Há 5.200 anos, o Baixo e o Alto Egito foram unificados sob o comando do príncipe Ménes. Era o início das dinastias dos faraós, a quem os egípcios atribuíam poderes não só absolutos como divinos. Durante quase três milênios, os faraós reinaram soberanos, cobriram-se de ouro e deixaram sua marca indelével na única das Sete Maravilhas da Antiguidade que resiste até os dias de hoje: as pirâmides do Egito. Depois, os povos do Nilo foram dominados por romanos, bizantinos, turcos e ingleses, até o coronel Gamal Abdel Nasser derrubar a monarquia em 1952 e proclamar a República. Mas a pirâmide social permanecia a mesma, com a grande massa de trabalhadores na base e um único líder, de autoridade inquestionável, no topo. Agora, essa pirâmide se inverteu. Depois de 18 dias de protestos que chegaram a reunir 1 milhão de pessoas na Praça Tahir, epicentro das manifestações no Cairo, deixando saldo de mais de 300 mortos e 5.000 feridos, o ex-ditador Hosni Mubarak, que governava o Egito havia 30 anos, viu-se obrigado a renunciar e recolheu-se com sua família para a casa de praia em Sharm el-Sheik, na Península do Sinai. Foi-se o último ‘faraó’, deposto em uma revolução sem líderes, sem Guevaras ou Bonapartes, articulada na instantaneidade da internet e posta a cabo por uma multidão de ideologias diversas, mas unida pelo mesmo desejo de mudanças.

Ainda que pouco familiarizados aos conceitos de democracia e de uma liberdade que não experimentam desde o êxodo de Moisés pelo Mar Vermelho, os egípcios foram às ruas motivados pela queda de Zine el Abidine Ben Ali, na vizinha Tunísia, e deram a largada para uma onda – ou melhor, um tsunami – de protestos no Oriente Médio e Norte da África  com consequências imprevisíveis.

Ditadores que permanecem há décadas no comando tais quais múmias embalsamadas sob as bênçãos do Tio Sam começam a ver seus sarcófagos ameaçados por uma oposição sem rosto.

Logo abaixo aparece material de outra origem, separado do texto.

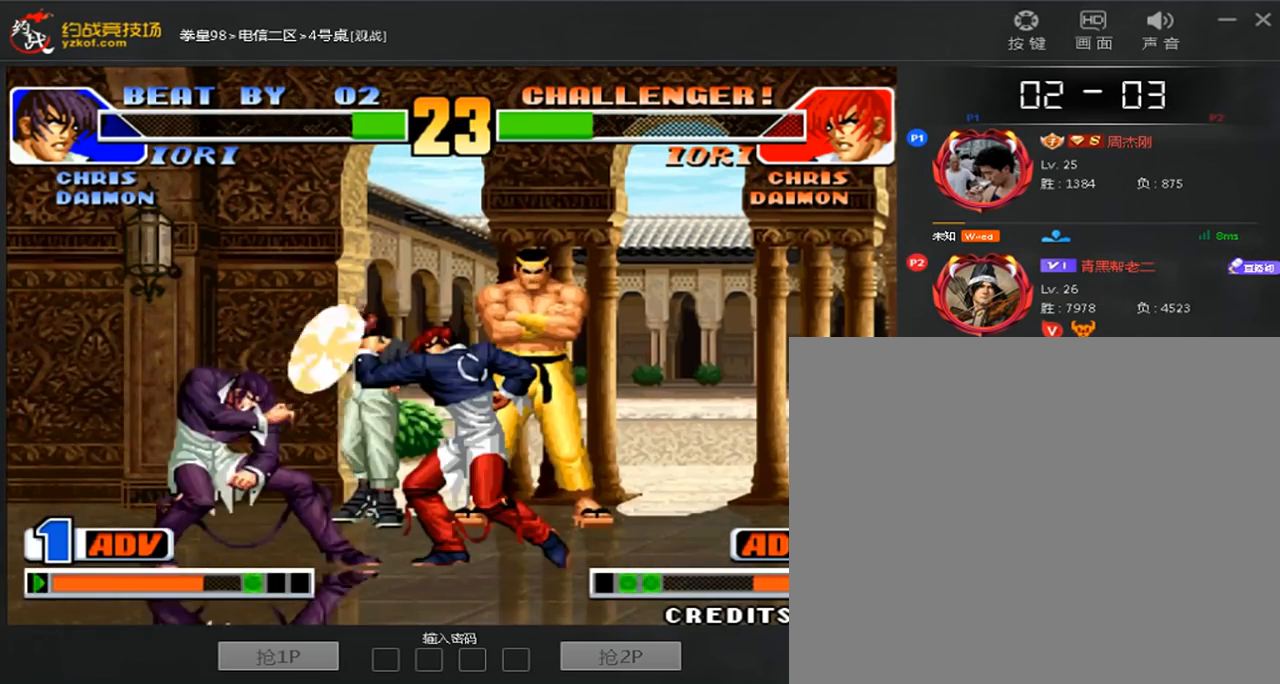
{"dt_ms": 480, "buttons": [], "left_stick": "right", "events": [[440, "left_stick", "right"]]}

O mundo árabe entrou em ebulição. As manifestações contra a pobreza e os governos autoritários se espalham por 12 países como um rastro de pólvora.

Enquanto egípcios realizavam a marcha da vitória, depositando voto de confiança na transitoriedade da intervenção militar, a polícia promovia carnificina na Praça da Pérola, no Bahrein, a fim de conter as manifestações contra a dinastia sunita dos Al Khalifa, que governam esta pequena nação do Golfo Pérsico há mais de dois séculos. Até a etapa de abertura da temporada 2011 de Fórmula 1, prevista para 13 de março, teve de ser transferida para outro país.

Na Líbia, a oposição chega a contabilizar 3.000 mortos nos protestos contra Muamar Kadhafi, no poder desde 1969. Mas ninguém sabe ao certo o balanço da repressão, já que os serviços de internet e telefonia foram bloqueados.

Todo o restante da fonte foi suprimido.